• **What to produce**: Copy verbatim every line of the records below, from the line containing "## Результат" down to the line containing "테스트 → 유지 보수", with both of those lines included. Leave the pictures out of the copy.

• **Provided records**:
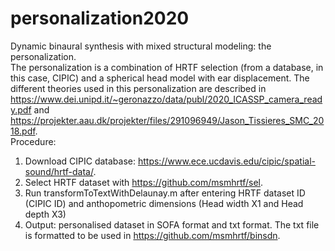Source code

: # personalization2020
Dynamic binaural synthesis with mixed structural modeling: the personalization.  
The personalization is a combination of HRTF selection (from a database, in this case, CIPIC) and a spherical head model with ear displacement. The different theories used in this personalization are described in https://www.dei.unipd.it/~geronazzo/data/publ/2020_ICASSP_camera_ready.pdf and https://projekter.aau.dk/projekter/files/291096949/Jason_Tissieres_SMC_2018.pdf.  
Procedure:
1)	Download CIPIC database: https://www.ece.ucdavis.edu/cipic/spatial-sound/hrtf-data/.
2)	Select HRTF dataset with https://github.com/msmhrtf/sel.
3)	Run transformToTextWithDelaunay.m after entering HRTF dataset ID (CIPIC ID) and anthopometric dimensions (Head width X1 and Head depth X3)
4)	Output: personalised dataset in SOFA format and txt format. The txt file is formatted to be used in https://github.com/msmhrtf/binsdn.
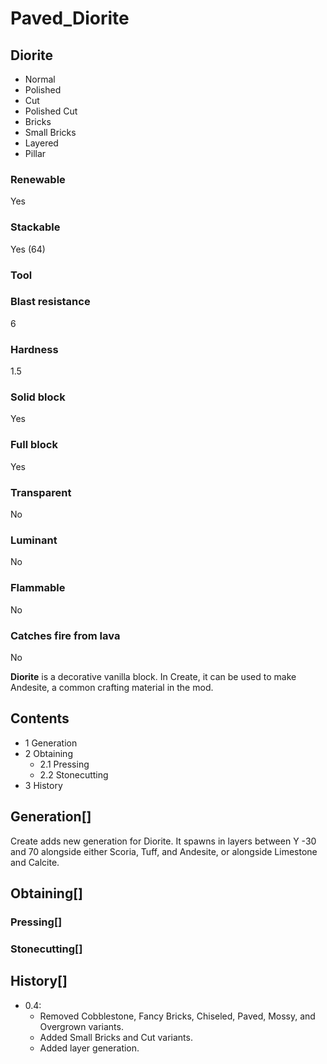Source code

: # Paved_Diorite

## Diorite

- Normal
- Polished
- Cut
- Polished Cut
- Bricks
- Small Bricks
- Layered
- Pillar

### Renewable

Yes

### Stackable

Yes (64)

### Tool

### Blast resistance

6

### Hardness

1.5

### Solid block

Yes

### Full block

Yes

### Transparent

No

### Luminant

No

### Flammable

No

### Catches fire from lava

No

**Diorite** is a decorative vanilla block. In Create, it can be used to make Andesite, a common crafting material in the mod.

## Contents

- 1 Generation
- 2 Obtaining
    - 2.1 Pressing
    - 2.2 Stonecutting
- 3 History

## Generation[]

Create adds new generation for Diorite. It spawns in layers between Y -30 and 70 alongside either Scoria, Tuff, and Andesite, or alongside Limestone and Calcite.

## Obtaining[]

### Pressing[]

### Stonecutting[]

## History[]

- 0.4:
    - Removed Cobblestone, Fancy Bricks, Chiseled, Paved, Mossy, and Overgrown variants.
    - Added Small Bricks and Cut variants.
    - Added layer generation.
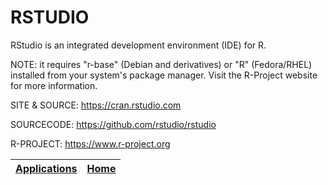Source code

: # RSTUDIO

 RStudio is an integrated development environment (IDE) for R.

 NOTE: it requires "r-base" (Debian and derivatives) or "R" (Fedora/RHEL) installed from your system's package manager. Visit the R-Project website for more information.

 SITE & SOURCE: https://cran.rstudio.com
 
 SOURCECODE: https://github.com/rstudio/rstudio

 R-PROJECT: https://www.r-project.org 

 | [Applications](https://portable-linux-apps.github.io/apps.html) | [Home](https://portable-linux-apps.github.io)
 | --- | --- |
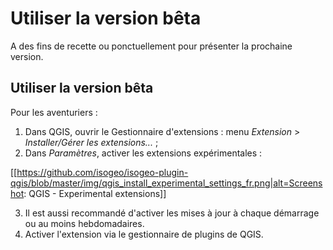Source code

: # Utiliser la version bêta

A des fins de recette ou ponctuellement pour présenter la prochaine version.

## Utiliser la version bêta

Pour les aventuriers :

1. Dans QGIS, ouvrir le Gestionnaire d'extensions : menu *Extension* > *Installer/Gérer les extensions...* ;
2. Dans *Paramètres*, activer les extensions expérimentales :

  [[https://github.com/isogeo/isogeo-plugin-qgis/blob/master/img/qgis_install_experimental_settings_fr.png|alt=Screenshot: QGIS - Experimental extensions]]

3. Il est aussi recommandé d'activer les mises à jour à chaque démarrage ou au moins hebdomadaires.
4. Activer l'extension via le gestionnaire de plugins de QGIS.



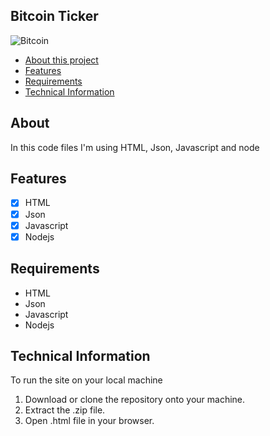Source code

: ## Bitcoin Ticker

![Bitcoin](https://media.giphy.com/media/NhWZxXB1zoMapS1jtN/giphy.gif)

- [About this project](#about)
- [Features](#features)
- [Requirements](#requirements)
- [Technical Information](#technical_information)

<a name="about"></a>
## About
In this code files I'm using
HTML, Json, Javascript and node

<a name="features"></a>
## Features
- [x] HTML
- [x] Json
- [x] Javascript
- [x] Nodejs

<a name="requirements"></a>
## Requirements
- HTML
- Json
- Javascript
- Nodejs

<a name="technical_information"></a>
## Technical Information

To run the site on your local machine

1. Download or clone the repository onto your machine.
2. Extract the .zip file.
3. Open .html file in your browser.
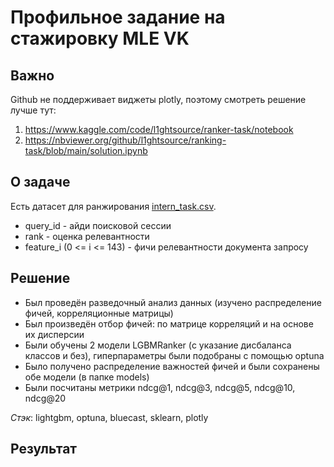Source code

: # Профильное задание на стажировку MLE VK

## Важно

Github не поддерживает виджеты plotly, поэтому смотреть решение лучше тут:

1. https://www.kaggle.com/code/l1ghtsource/ranker-task/notebook
2. https://nbviewer.org/github/l1ghtsource/ranking-task/blob/main/solution.ipynb

## О задаче

Есть датасет для ранжирования [intern_task.csv](https://drive.google.com/file/d/1viFKqtYTtTiP9_EdBXVpCmWbNmxDiXWG/view).

- query_id - айди поисковой сессии
- rank - оценка релевантности
- feature_i (0 <= i <= 143) - фичи релевантности документа запросу

## Решение

- Был проведён разведочный анализ данных (изучено распределение фичей, корреляционные матрицы)
- Был произведён отбор фичей: по матрице корреляций и на основе их дисперсии
- Были обучены 2 модели LGBMRanker (с указание дисбаланса классов и без), гиперпараметры были подобраны с помощью optuna
- Было получено распределение важностей фичей и были сохранены обе модели (в папке models)
- Были посчитаны метрики ndcg@1, ndcg@3, ndcg@5, ndcg@10, ndcg@20

*Стэк*: lightgbm, optuna, bluecast, sklearn, plotly
 
## Результат
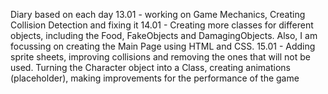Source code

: Diary based on each day
13.01 - working on Game Mechanics, Creating Collision Detection and fixing it
14.01 - Creating more classes for different objects, including the Food, FakeObjects and DamagingObjects. Also, I am focussing on creating the Main Page using HTML and CSS.
15.01 - Adding sprite sheets, improving collisions and removing the ones that will not be used. Turning the Character object into a Class, creating animations (placeholder), making improvements for the performance of the game 
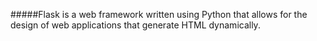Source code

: #####Flask is a web framework written using Python that allows for the design of web applications that generate HTML dynamically.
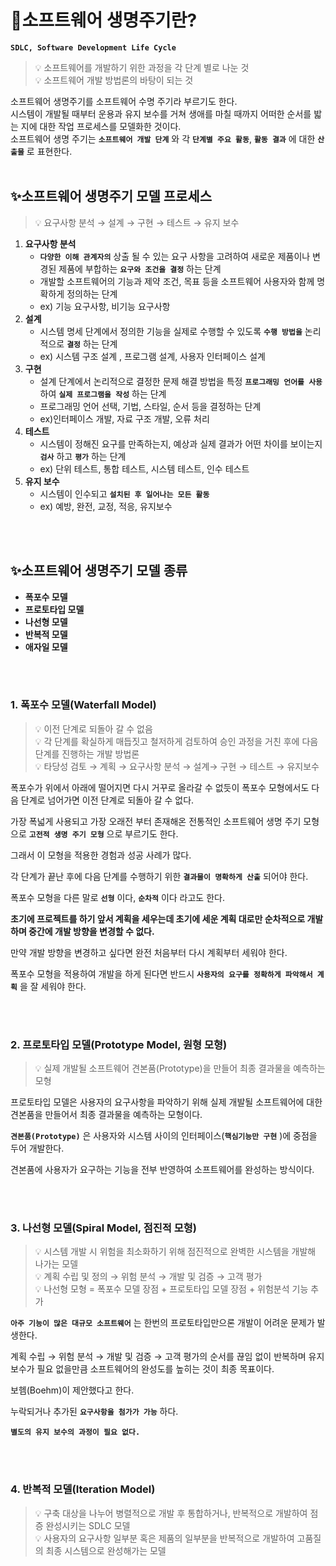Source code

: # 🌈소프트웨어 생명주기란?

**`SDLC, Software Development Life Cycle`**
 
> 💡 소프트웨어를 개발하기 위한 과정을 각 단계 별로 나눈 것  
> 💡 소프트웨어 개발 방법론의 바탕이 되는 것  

소프트웨어 생명주기를 소프트웨어 수명 주기라 부르기도 한다.  
시스템이 개발될 때부터 운용과 유지 보수를 거쳐 생애를 마칠 때까지 어떠한 순서를 밟는 지에 대한 작업 프로세스를 모델화한 것이다.  
소프트웨어 생명 주기는 **`소프트웨어 개발 단계`** 와 각 **`단계별 주요 활동`**, **`활동 결과`** 에 대한 **`산출물`** 로 표현한다.
<br/>
<br/>


## ✨소프트웨어 생명주기 모델 프로세스

> 💡 요구사항 분석 → 설계 → 구현 → 테스트 → 유지 보수  

1. **요구사항 분석**
    - **`다양한 이해 관계자의`** 상출 될 수 있는 요구 사항을 고려하여 새로운 제품이나 변경된 제품에 부합하는 **`요구와 조건을 결정`** 하는 단계
    - 개발할 소프트웨어의 기능과 제약 조건, 목표 등을 소프트웨어 사용자와 함께 명확하게 정의하는 단계
    - ex) 기능 요구사항, 비기능 요구사항
2. **설계**
    - 시스템 명세 단계에서 정의한 기능을 실제로 수행할 수 있도록 **`수행 방법을`** 논리적으로 **`결정`** 하는 단계
    - ex) 시스템 구조 설계 , 프로그램 설계, 사용자 인터페이스 설계
3. **구현**
    - 설계 단계에서 논리적으로 결정한 문제 해결 방법을 특정 **`프로그래밍 언어를 사용`** 하여 **`실제 프로그램을 작성`** 하는 단계
    - 프로그래밍 언어 선택, 기법, 스타일, 순서 등을 결정하는 단계
    - ex)인터페이스 개발, 자료 구조 개발, 오류 처리
4. **테스트**
    - 시스템이 정해진 요구를 만족하는지, 예상과 실제 결과가 어떤 차이를 보이는지 **`검사`** 하고 **`평가`** 하는 단계
    - ex) 단위 테스트, 통합 테스트, 시스템 테스트, 인수 테스트
5. **유지 보수**
    - 시스템이 인수되고 **`설치된 후 일어나는 모든 활동`**
    - ex) 예방, 완전, 교정, 적응, 유지보수
<br/>
<br/>

## ✨소프트웨어 생명주기 모델 종류

- **폭포수 모델**
- **프로토타입 모델**
- **나선형 모델**
- **반복적 모델**
- **애자일 모델**
<br/>
<br/>

### 1. 폭포수 모델(Waterfall Model)

>💡 이전 단계로 되돌아 갈 수 없음  
>💡 각 단계를 확실하게 매듭짓고 철저하게 검토하여 승인 과정을 거친 후에 다음 단계를 진행하는 개발 방법론  
>💡 타당성 검토 → 계획 → 요구사항 분석 → 설계→ 구현 → 테스트 → 유지보수  


폭포수가 위에서 아래에 떨어지면 다시 거꾸로 올라갈 수 없듯이 폭포수 모형에서도 다음 단계로 넘어가면 이전 단계로 되돌아 갈 수 없다.

가장 폭넓게 사용되고 가장 오래전 부터 존재해온 전통적인 소프트웨어 생명 주기 모형으로 **`고전적 생명 주기 모형`** 으로 부르기도 한다.

그래서 이 모형을 적용한 경험과 성공 사례가 많다.

각 단계가 끝난 후에 다음 단계를 수행하기 위한 **`결과물이 명확하게 산출`** 되어야 한다. 

폭포수 모형을 다른 말로 **`선형`** 이다, **`순차적`** 이다 라고도 한다.

**초기에 프로젝트를 하기 앞서 계획을 세우는데 초기에 세운 계획 대로만 순차적으로 개발하며 중간에 개발 방향을 변경할 수 없다.**

만약 개발 방향을 변경하고 싶다면 완전 처음부터 다시 계획부터 세워야 한다.

폭포수 모형을 적용하여 개발을 하게 된다면 반드시 **`사용자의 요구를 정확하게 파악해서 계획`** 을 잘 세워야 한다.

<br/>
<br/>

### 2. 프로토타입 모델(Prototype Model, 원형 모형)

> 💡 실제 개발될 소프트웨어 견본품(Prototype)을 만들어 최종 결과물을 예측하는 모형  


프로토타입 모델은 사용자의 요구사항을 파악하기 위해 실제 개발될 소프트웨어에 대한 견본품을 만들어서 최종 결과물을 예측하는 모형이다.

**`견본품(Prototype)`** 은 사용자와 시스템 사이의 인터페이스(**`핵심기능만 구현`** )에 중점을 두어 개발한다.

견본품에 사용자가 요구하는 기능을 전부 반영하여 소프트웨어를 완성하는 방식이다.

<br/>
<br/>

### 3. 나선형 모델(Spiral Model, 점진적 모형)

> 💡 시스템 개발 시 위험을 최소화하기 위해 점진적으로 완벽한 시스템을 개발해 나가는 모델  
> 💡 계획 수립 및 정의 → 위험 분석 → 개발 및 검증 → 고객 평가  
> 💡 나선형 모형 = 폭포수 모델 장점 + 프로토타입 모델 장점 + 위험분석 기능 추가  

**`아주 기능이 많은 대규모 소프트웨어`** 는 한번의 프로토타입만으론 개발이 어려운 문제가 발생한다.

계획 수립 → 위험 분석 → 개발 및 검증 → 고객 평가의 순서를 끊임 없이 반복하며 유지 보수가 필요 없을만큼 소프트웨어의 완성도를 높히는 것이 최종 목표이다.

보헴(Boehm)이 제안했다고 한다.

누락되거나 추가된 **`요구사항을 첨가가 가능`** 하다.

**`별도의 유지 보수의 과정이 필요 없다.`**

<br/>
<br/>

### 4. 반복적 모델(Iteration Model)

> 💡 구축 대상을 나누어 병렬적으로 개발 후 통합하거나, 반복적으로 개발하여 점증 완성시키는  SDLC 모델  
> 💡 사용자의 요구사항 일부분 혹은 제품의 일부분을 반복적으로 개발하여 고품질의 최종 시스템으로 완성해가는 모델  
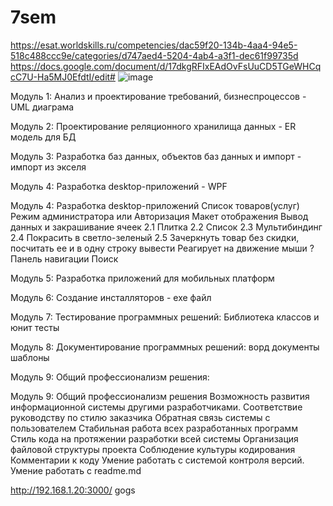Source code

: # 7sem
https://esat.worldskills.ru/competencies/dac59f20-134b-4aa4-94e5-518c488ccc9e/categories/d747aed4-5204-4ab4-a3f1-dec61f99735d
https://docs.google.com/document/d/17dkgRFIxEAdOvFsUuCD5TGeWHCqcC7U-Ha5MJ0EfdtI/edit#
![image](https://user-images.githubusercontent.com/90608445/188390928-cfeca232-a44a-4211-843c-e830f8a727e5.png)

Модуль 1: Анализ и
проектирование
требований, бизнеспроцессов - UML диаграма

Модуль 2: Проектирование
реляционного хранилища
данных - ER модель для БД

Модуль 3: Разработка баз
данных, объектов баз
данных и импорт - импорт из экселя 

Модуль 4: Разработка
desktop-приложений - WPF

Модуль 4: Разработка desktop-приложений
Список товаров(услуг)
Режим администратора или Авторизация
Макет отображения Вывод данных и закрашивание ячеек
2.1 Плитка
2.2 Список
2.3 Мультибиндинг
2.4 Покрасить в светло-зеленый
2.5 Зачеркнуть товар без скидки, посчитать ее и в одну строку вывести
Реагирует на движение мыши ?
Панель навигации
Поиск


Модуль 5: Разработка
приложений для
мобильных платформ 

Модуль 6: Создание
инсталляторов - exe файл

Модуль 7: Тестирование
программных решений: Библиотека классов и юнит тесты

Модуль 8:
Документирование
программных решений: ворд документы шаблоны 

Модуль 9: Общий
профессионализм решения: 

Модуль 9: Общий профессионализм решения
Возможность развития информационной системы другими разработчиками.
Соответствие руководству по стилю заказчика
Обратная связь системы с пользователем
Стабильная работа всех разработанных программ
Стиль кода на протяжении разработки всей системы
Организация файловой структуры проекта
Соблюдение культуры кодирования
Комментарии к коду
Умение работать с системой контроля версий.
Умение работать с readme.md

http://192.168.1.20:3000/ gogs 


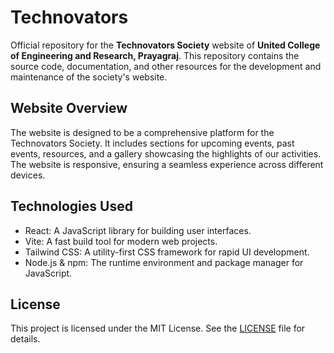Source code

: # Technovators

Official repository for the **Technovators Society** website of **United College of Engineering and Research, Prayagraj**. This repository contains the source code, documentation, and other resources for the development and maintenance of the society's website.

## Website Overview

The website is designed to be a comprehensive platform for the Technovators Society. It includes sections for upcoming events, past events, resources, and a gallery showcasing the highlights of our activities. The website is responsive, ensuring a seamless experience across different devices.

## Technologies Used
- React: A JavaScript library for building user interfaces.
- Vite: A fast build tool for modern web projects.
- Tailwind CSS: A utility-first CSS framework for rapid UI development.
- Node.js & npm: The runtime environment and package manager for JavaScript.

## License

This project is licensed under the MIT License. See the [LICENSE](https://github.com/alpharsh/technovators?tab=MIT-1-ov-file) file for details.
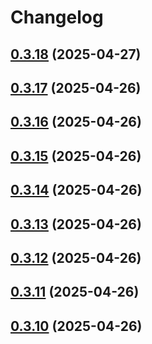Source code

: # Changelog

## [0.3.18](https://github.com/DanielHabenicht/OSHome/compare/v0.3.17...oshome-evdev-v0.3.18) (2025-04-27)

## [0.3.17](https://github.com/DanielHabenicht/OSHome/compare/v0.3.16...oshome-evdev-v0.3.17) (2025-04-26)

## [0.3.16](https://github.com/DanielHabenicht/OSHome/compare/v0.3.15...oshome-evdev-v0.3.16) (2025-04-26)

## [0.3.15](https://github.com/DanielHabenicht/OSHome/compare/v0.3.14...oshome-evdev-v0.3.15) (2025-04-26)

## [0.3.14](https://github.com/DanielHabenicht/OSHome/compare/v0.3.13...oshome-evdev-v0.3.14) (2025-04-26)

## [0.3.13](https://github.com/DanielHabenicht/OSHome/compare/v0.3.12...oshome-evdev-v0.3.13) (2025-04-26)

## [0.3.12](https://github.com/DanielHabenicht/OSHome/compare/v0.3.11...oshome-evdev-v0.3.12) (2025-04-26)

## [0.3.11](https://github.com/DanielHabenicht/OSHome/compare/v0.3.10...oshome-evdev-v0.3.11) (2025-04-26)

## [0.3.10](https://github.com/DanielHabenicht/OSHome/compare/v0.3.10...oshome-evdev-v0.3.10) (2025-04-26)
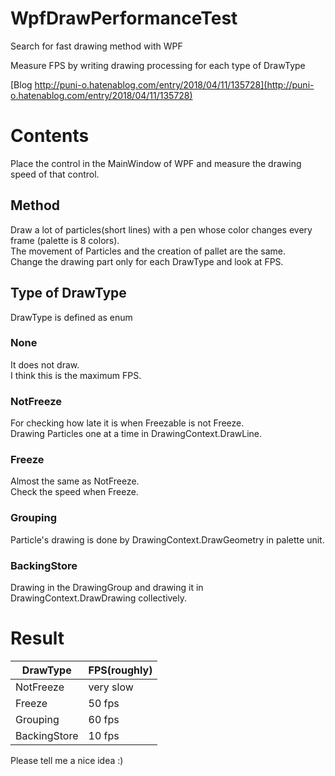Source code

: # WpfDrawPerformanceTest
Search for fast drawing method with WPF

Measure FPS by writing drawing processing for each type of DrawType

[Blog http://puni-o.hatenablog.com/entry/2018/04/11/135728](http://puni-o.hatenablog.com/entry/2018/04/11/135728)

# Contents

Place the control in the MainWindow of WPF and measure the drawing speed of that control.


## Method

Draw a lot of particles(short lines) with a pen whose color changes every frame (palette is 8 colors).  
The movement of Particles and the creation of pallet are the same.  
Change the drawing part only for each DrawType and look at FPS.

## Type of DrawType

DrawType is defined as enum

### None

It does not draw.  
I think this is the maximum FPS.

### NotFreeze

For checking how late it is when Freezable is not Freeze.  
Drawing Particles one at a time in DrawingContext.DrawLine.

### Freeze

Almost the same as NotFreeze.  
Check the speed when Freeze.

### Grouping

Particle's drawing is done by DrawingContext.DrawGeometry in palette unit.

### BackingStore

Drawing in the DrawingGroup and drawing it in DrawingContext.DrawDrawing collectively.

# Result

| DrawType | FPS(roughly) |
---- | ----
| NotFreeze | very slow |
| Freeze | 50 fps |
| Grouping | 60 fps |
| BackingStore | 10 fps |



Please tell me a nice idea :)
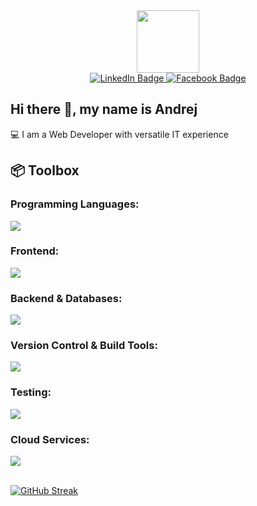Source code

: <div id="header" align="center">
  <img src="https://media.giphy.com/media/6ib6KPmkeAjDTxMxij/giphy.gif" width="100"/>
</div>
<div id="badges" align="center">
  <a href="https://www.linkedin.com/in/andrej-berezni">
  <img src="https://img.shields.io/badge/LinkedIn-green?style=for-the-badge&logo=linkedin&logoColor=white" alt="LinkedIn Badge"/>
  </a>
  <a href="https://www.facebook.com/andrej.berezni">
  <img src="https://img.shields.io/badge/Facebook-blue?style=for-the-badge&logo=facebook&logoColor=white" alt="Facebook Badge"/>
  </a>
</div>
<div align="center">
<img src="https://komarev.com/ghpvc/?username=AndrejBerezni&style=flat-square&color=orange" alt="" />
</div>
<h2 align="start">Hi there 👋, my name is Andrej</h2>
<p align="start">💻 I am a Web Developer with versatile IT experience</p>
<h2>📦 Toolbox</h2>
 <h3><b>Programming Languages:</b></h3>
  <p align="start">
  <a href="https://skillicons.dev">
    <img src="https://skillicons.dev/icons?i=javascript,typescript&perline=5" />
  </a>
</p>
 <h3><b>Frontend:</b></h3>
  <p align="start">
  <a href="https://skillicons.dev">
    <img src="https://skillicons.dev/icons?i=react,nextjs,redux,html,css,tailwind,styledcomponents,bootstrap,materialui&perline=5" />
  </a>
</p>
<h3><b>Backend & Databases:</b></h3>
 <p align="start">
  <a href="https://skillicons.dev">
    <img src="https://skillicons.dev/icons?i=nodejs,express,nestjs,firebase,mysql,postgres,mongodb&perline=5" />
  </a>
</p>
<h3><b>Version Control & Build Tools:</b></h3>
 <p align="start">
  <a href="https://skillicons.dev">
    <img src="https://skillicons.dev/icons?i=git,github,gitlab,webpack,vite&perline=5" />
  </a>
</p>
<h3><b>Testing:</b></h3>
 <p align="start">
  <a href="https://skillicons.dev">
    <img src="https://skillicons.dev/icons?i=cypress,jest&perline=5" />
  </a>
</p>
<h3><b>Cloud Services:</b></h3>
 <p align="start">
  <a href="https://skillicons.dev">
    <img src="https://skillicons.dev/icons?i=azure,aws&perline=5" />
  </a>
</p>
<br/>
<div align="start">
<a href="https://git.io/streak-stats"><img src="http://github-readme-streak-stats.herokuapp.com?user=AndrejBerezni&theme=soft-green&hide_border=true&date_format=j%20M%5B%20Y%5D" alt="GitHub Streak" /></a>
</div>

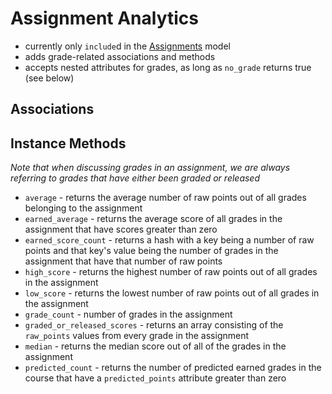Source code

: # Assignment Analytics

  * currently only `include`d in the [Assignments](assignments) model
  * adds grade-related associations and methods
  * accepts nested attributes for grades, as long as `no_grade` returns true (see below)

## Associations

## Instance Methods

*Note that when discussing grades in an assignment, we are always referring to grades that have either been graded or released*

* `average` - returns the average number of raw points out of all grades belonging to the assignment
* `earned_average` - returns the average score of all grades in the assignment that have scores greater than zero
* `earned_score_count` - returns a hash with a key being a number of raw points and that key's value being the number of grades in the assignment that have that number of raw points
* `high_score` - returns the highest number of raw points out of all grades in the assignment
* `low_score` - returns the lowest number of raw points out of all grades in the assignment
* `grade_count` - number of grades in the assignment
* `graded_or_released_scores` - returns an array consisting of the `raw_points` values from every grade in the assignment
* `median` - returns the median score out of all of the grades in the assignment
* `predicted_count` - returns the number of predicted earned grades in the course that have a `predicted_points` attribute greater than zero
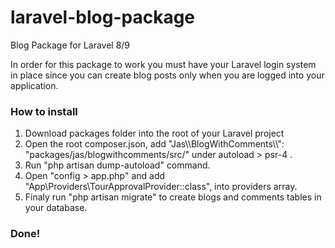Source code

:# laravel-blog-package
 Blog Package for Laravel 8/9

In order for this package to work you must have your Laravel login system in place since you can create blog posts only when you are logged into your application.

### How to install
1. Download packages folder into the root of your Laravel project
2. Open the root composer.json, add "Jas\\\BlogWithComments\\\\": "packages/jas/blogwithcomments/src/" under autoload > psr-4 . 
3. Run "php artisan dump-autoload" command.
4. Open "config > app.php" and add "App\Providers\TourApprovalProvider::class", into providers array.
5. Finaly run "php artisan migrate" to create blogs and comments tables in your database.

### Done!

• **Result for this task**:
## Результат
Source code

: Diary based on each day
13.01 - working on Game Mechanics, Creating Collision Detection and fixing it
14.01 - Creating more classes for different objects, including the Food, FakeObjects and DamagingObjects. Also, I am focussing on creating the Main Page using HTML and CSS.
15.01 - Adding sprite sheets, improving collisions and removing the ones that will not be used. Turning the Character object into a Class, creating animations (placeholder), making improvements for the performance of the game 
Source code

: #####Flask is a web framework written using Python that allows for the design of web applications that generate HTML dynamically.
Source code

: # 🌈소프트웨어 생명주기란?

**`SDLC, Software Development Life Cycle`**
 
> 💡 소프트웨어를 개발하기 위한 과정을 각 단계 별로 나눈 것  
> 💡 소프트웨어 개발 방법론의 바탕이 되는 것  

소프트웨어 생명주기를 소프트웨어 수명 주기라 부르기도 한다.  
시스템이 개발될 때부터 운용과 유지 보수를 거쳐 생애를 마칠 때까지 어떠한 순서를 밟는 지에 대한 작업 프로세스를 모델화한 것이다.  
소프트웨어 생명 주기는 **`소프트웨어 개발 단계`** 와 각 **`단계별 주요 활동`**, **`활동 결과`** 에 대한 **`산출물`** 로 표현한다.
<br/>
<br/>


## ✨소프트웨어 생명주기 모델 프로세스

> 💡 요구사항 분석 → 설계 → 구현 → 테스트 → 유지 보수  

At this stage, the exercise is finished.